Okay thanks. What place does the insanity have to come from, if not an extreme fascist attitude? Oh, I did meant to imply to the reader that the excuse was justified. Not at all. When the MC is raped and wants justice, he strikes back, and the reader is suppose to be on his side, in wanting the villain to be stopped. I did not mean to imply that the villain's beliefs were justified, I am going for the opposite.
If you say that a person is insane "because" they didn't get fries with their burger, and if you say that "involuntary fry deprivation" is a theme of your book, that strongly suggests that at some level, society has an obligation to make sure that people get their fries, and that people who go nuts and assault others for their fries are, to some extent, not in control of their actions. And not being in control of your actions is often seen as a justification.
Sorry I wrote it wrong. I meant I did NOT mean to imply that the villain's actions were justified. Is their a way I should approach it, where the reader will not see it as a justification? Even though it's a justification to the villain herself, it's not meant to be one to the reader. Is their a way I should make that more clear perhaps?
As long as you say that she became insane "because" she was deprived of something that she wanted, I see a huge problem. Your "because" makes no more sense than insanity "because" of french fry deprivation. Do you feel that a person can become insane because they are deprived of french fries?
Is the insanity the issue or the justification of it? Is the issue whether or not she CAN go insane from it, or is it the justification of it that is the problem?

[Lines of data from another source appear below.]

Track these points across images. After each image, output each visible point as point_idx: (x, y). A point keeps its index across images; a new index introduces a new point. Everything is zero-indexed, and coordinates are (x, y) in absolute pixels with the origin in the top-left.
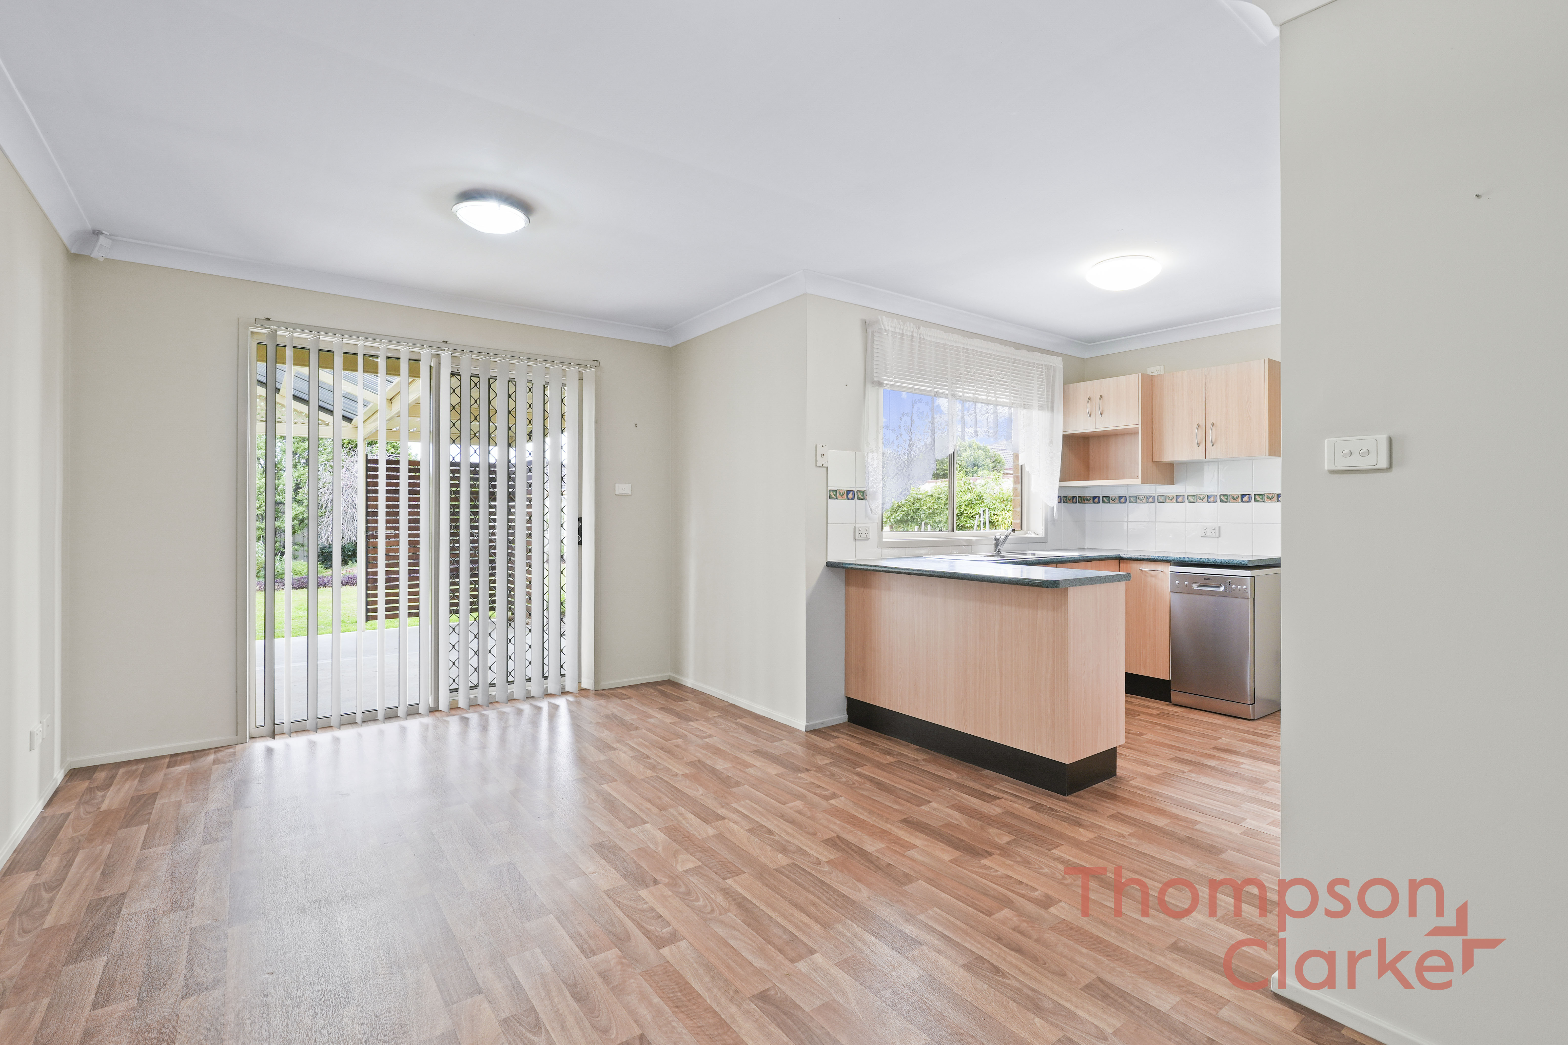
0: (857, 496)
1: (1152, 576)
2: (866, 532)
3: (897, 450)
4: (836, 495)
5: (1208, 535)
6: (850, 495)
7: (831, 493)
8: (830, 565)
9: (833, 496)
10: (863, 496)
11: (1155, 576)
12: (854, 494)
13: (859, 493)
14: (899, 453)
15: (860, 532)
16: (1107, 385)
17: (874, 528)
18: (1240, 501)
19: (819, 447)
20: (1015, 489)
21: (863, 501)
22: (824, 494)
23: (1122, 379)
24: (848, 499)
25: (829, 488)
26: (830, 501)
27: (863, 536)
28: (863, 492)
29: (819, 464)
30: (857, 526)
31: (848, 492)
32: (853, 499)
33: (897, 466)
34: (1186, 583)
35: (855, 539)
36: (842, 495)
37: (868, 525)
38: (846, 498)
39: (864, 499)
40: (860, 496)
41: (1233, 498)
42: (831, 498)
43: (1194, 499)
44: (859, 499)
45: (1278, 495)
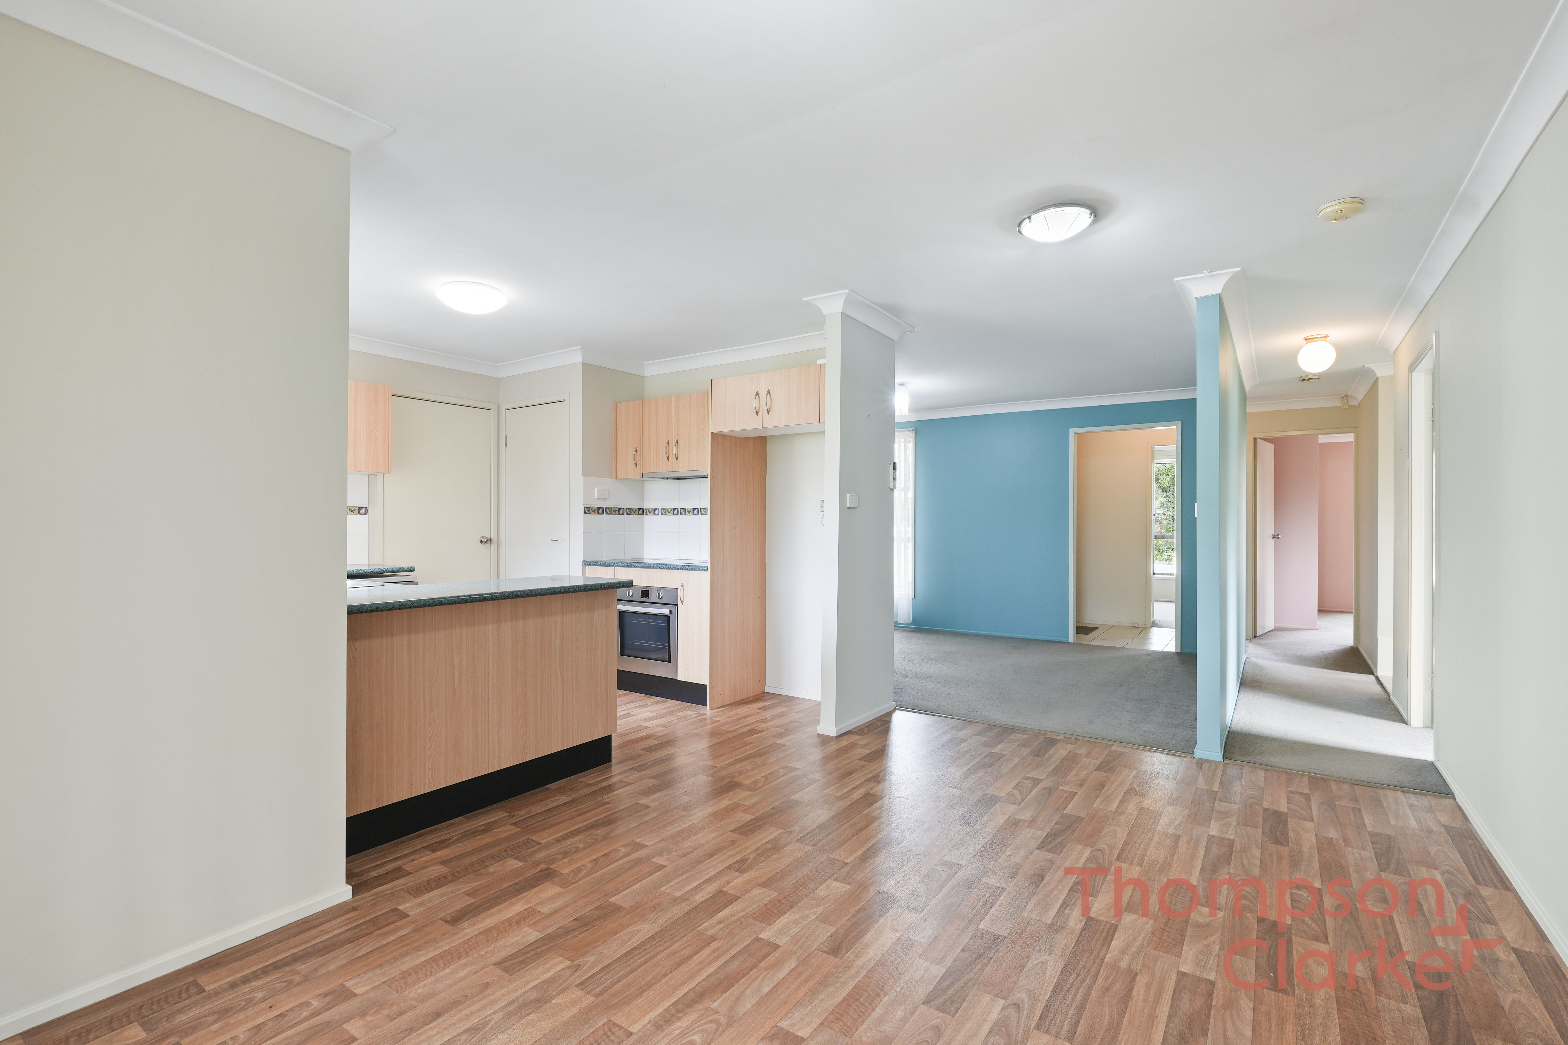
45: (360, 508)
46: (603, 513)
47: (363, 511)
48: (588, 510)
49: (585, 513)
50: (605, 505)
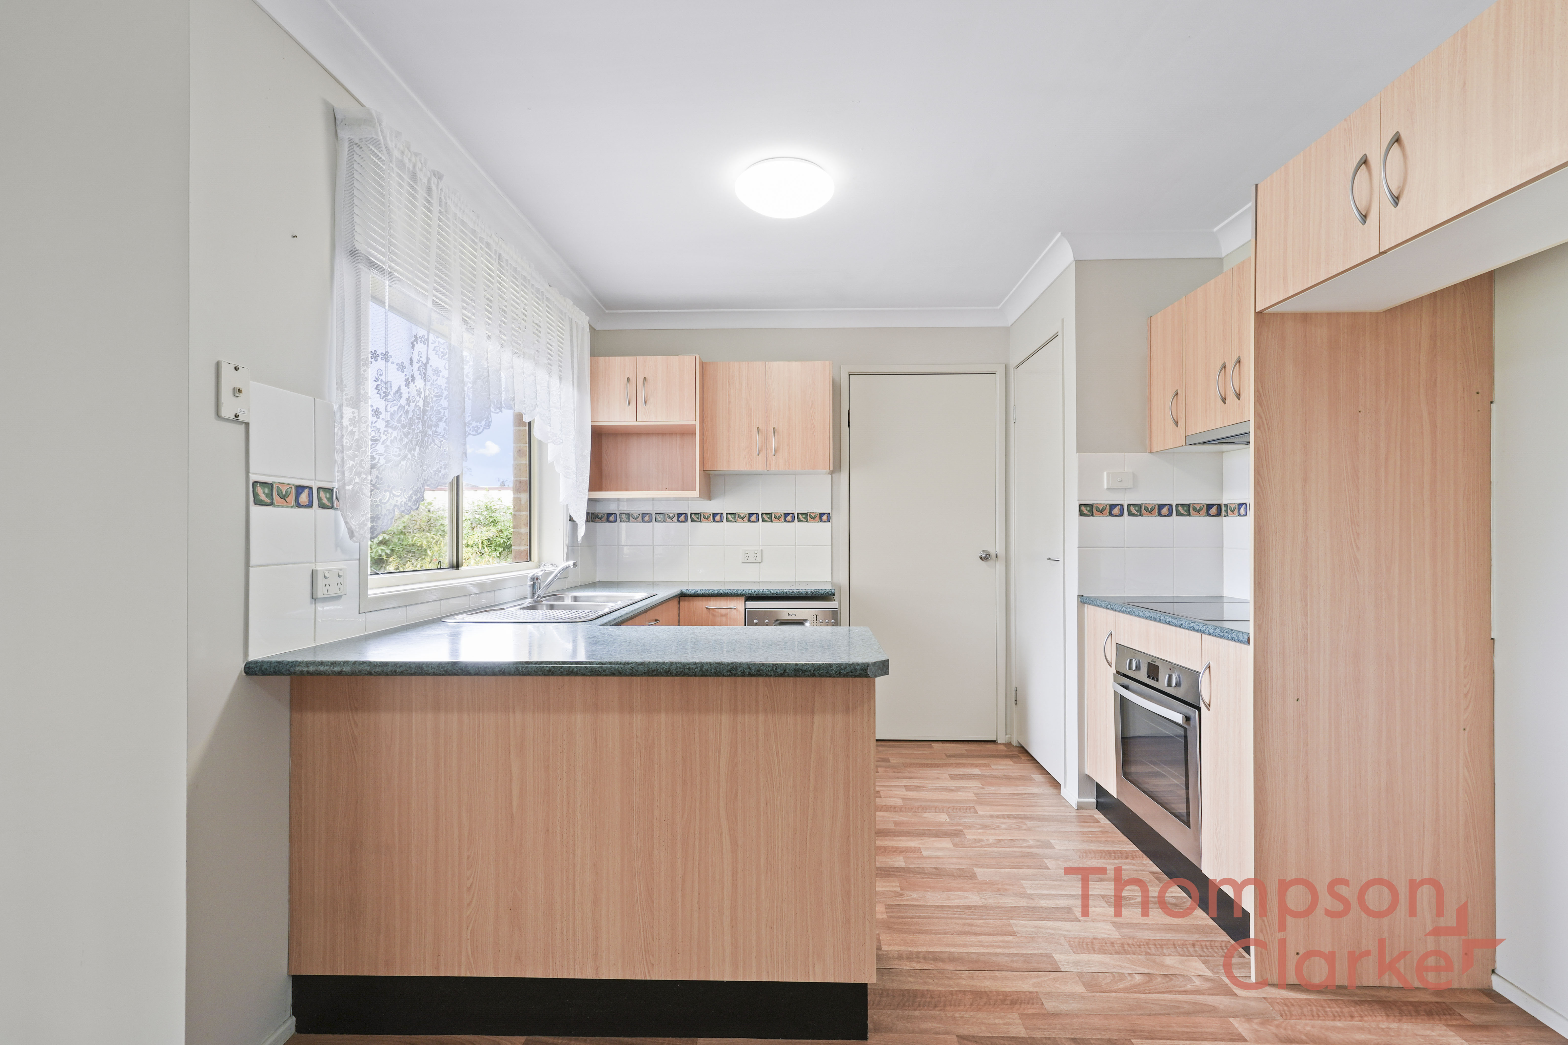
0: (319, 499)
1: (722, 615)
2: (340, 580)
3: (406, 407)
4: (270, 495)
5: (751, 559)
6: (304, 498)
7: (259, 490)
8: (253, 670)
9: (263, 497)
10: (331, 499)
11: (726, 615)
12: (311, 495)
13: (322, 495)
14: (410, 415)
15: (326, 581)
16: (654, 365)
17: (350, 569)
18: (783, 520)
19: (227, 371)
20: (517, 501)
21: (331, 511)
22: (239, 492)
23: (674, 359)
24: (298, 505)
25: (253, 478)
26: (255, 510)
27: (333, 591)
28: (330, 491)
29: (227, 412)
30: (320, 567)
31: (300, 489)
32: (310, 506)
33: (406, 440)
34: (766, 621)
35: (314, 598)
36: (284, 497)
37: (341, 565)
38: (293, 503)
39: (332, 507)
40: (325, 501)
41: (775, 517)
42: (258, 502)
43: (733, 517)
44: (322, 506)
45: (822, 515)
46: (1121, 514)
47: (825, 518)
48: (1087, 510)
49: (1082, 514)
50: (1126, 499)
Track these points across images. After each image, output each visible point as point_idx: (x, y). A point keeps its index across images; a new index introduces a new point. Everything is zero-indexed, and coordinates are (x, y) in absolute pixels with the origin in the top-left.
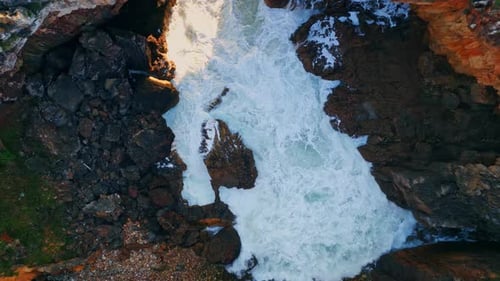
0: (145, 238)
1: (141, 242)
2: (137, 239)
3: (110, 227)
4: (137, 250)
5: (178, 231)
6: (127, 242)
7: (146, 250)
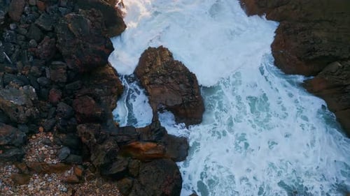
0: (56, 156)
1: (49, 161)
2: (44, 156)
3: (11, 129)
4: (42, 173)
5: (100, 147)
6: (31, 159)
7: (54, 175)
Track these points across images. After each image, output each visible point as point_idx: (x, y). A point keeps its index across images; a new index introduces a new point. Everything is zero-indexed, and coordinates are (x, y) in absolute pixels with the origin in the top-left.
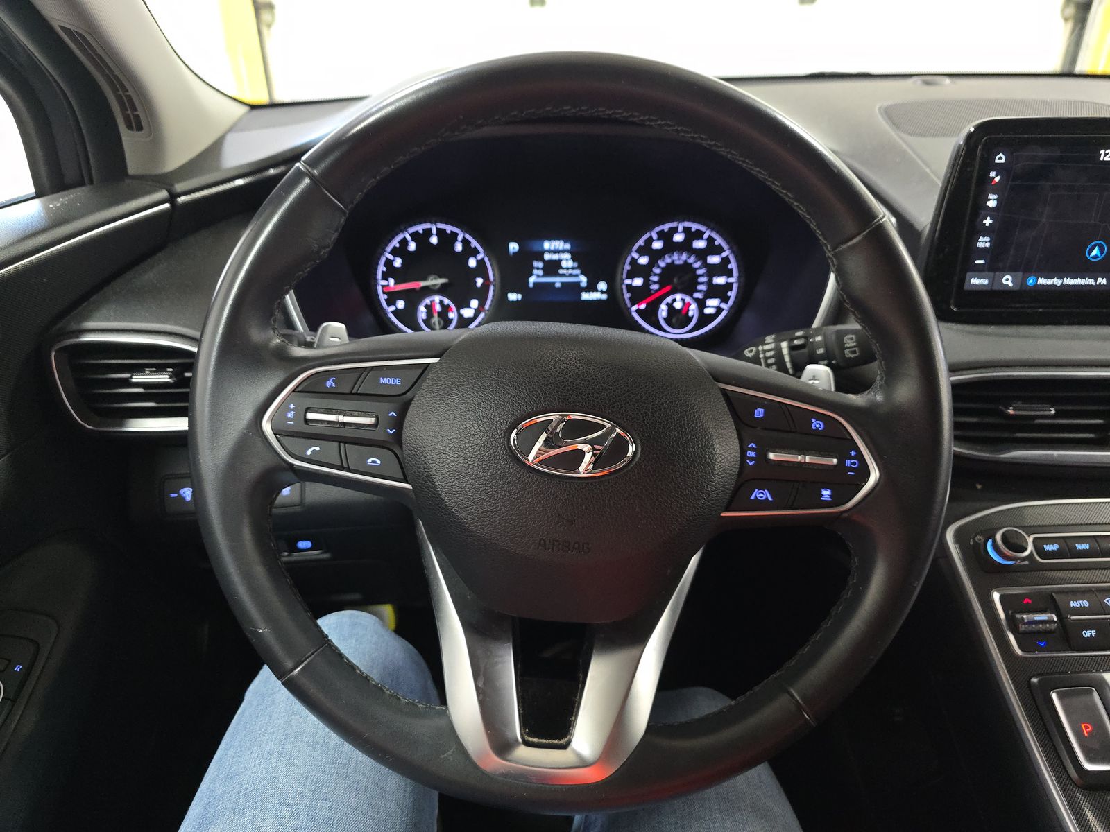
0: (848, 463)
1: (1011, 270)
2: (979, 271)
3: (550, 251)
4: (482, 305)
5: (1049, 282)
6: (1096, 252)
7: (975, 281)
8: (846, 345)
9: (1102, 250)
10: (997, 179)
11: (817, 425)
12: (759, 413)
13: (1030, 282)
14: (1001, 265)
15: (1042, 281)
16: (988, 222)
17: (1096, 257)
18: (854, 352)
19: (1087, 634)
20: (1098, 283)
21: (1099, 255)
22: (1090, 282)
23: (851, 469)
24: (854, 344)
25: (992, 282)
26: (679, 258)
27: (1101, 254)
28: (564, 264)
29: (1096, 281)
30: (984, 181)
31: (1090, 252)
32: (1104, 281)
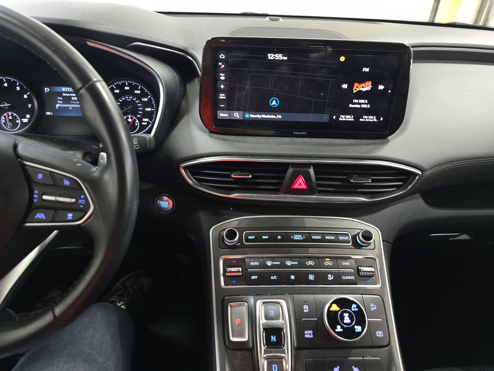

How would you feel about a book that had a theme of involuntary french fry deprivation, with a character that went insane because of (rather than a character that was already insane and was triggered by) said deprivation? Perfectly reasonable?
There are many fictional stories where villains kill or commit violence out of jealousy, so I am use to jealousy being a motivation.
Well the woman is jealous in the sense that she wants what men are not willing to give her. So she is jealous in that sense, of others.
Well we are talking about the female villain here, right? She is driven to murder and raping her victims, out of wanting what she can't have.
So why not have her murder fry-eating fast food patrons? If a person is driven to murder by wanting what she can't have, that would make perfect sense.
Well the story would be changed around a lot. The MC's theme as to how he driven to getting justice from his rape, would be very different, since his character is not a fast food patron, but is a cop who was on the case, and his police resources, play a role in the story as well. What is the reason for the change to not being accepted by the opposite gender, to fast food deprivation?
The reason is that I'm trying to demonstrate how little sense it makes for an otherwise sane person to be driven insane by either not getting fries on demand, OR not getting sex on demand. It's wildly, wildly implausible. If they're insane for some other reason, then any frustration, including those two, might theoretically be a trigger. But the idea that she is insane "because" of either fry deprivation or sex deprivation makes no sense at all.
Well she takes being rejected as a personal attack on her, over the years. She feels that men think that something is wrong with her, and she feels she has to retaliate cause she is being judged or persecuted. It's not the deprivation of sex that angers her, it's the judgement on her. One example of a possible comparison, I could use is I recall seeing a movie where some black men went into an ice cream shot back in the 40s I think, but the shop refused to serve black people, and it was whites only. Now they came back with guns and took the ice cream they wanted by force, out of retaliation. It wasn't the deprivation of ice cream that bothered them, it was them being judged by other people. That is what my villain is retaliating for. Her frustration comes from years and years of being judged this same way.
No. No. No. One woman who doesn't get male attention, versus an entire population of people who were enslaved and deprived of the most basic of rights, are NOT the same thing.
No. It's not. "Judged" is the very, very least of what happened to blacks in the forties. Why are you so determined to avoid having a more plausible underlying cause for this character's insanity?
It depends on what other causes would be and what changes they would make the story. What other causes would cause it? And why does my villain have to have more people like her, who have suffered, in order to realiate? Why can't she just avenge her own judgement, done on to her only?
How many times--a dozen? Two dozen?--have I suggested severe childhood abuse or trauma? Have you read Hannibal, the sequel to Silence of the Lambs? Do you remember Hannibal Lecter as a boy, and his baby sister that he loved so much, and what happened to her, what he SAW happen to her? That. That kind of thing.
It doesn't have to be the men. It seems more plausible for something to have happened in her childhood or early life. What are the odds that she'd run into MULTIPLE completely insane men?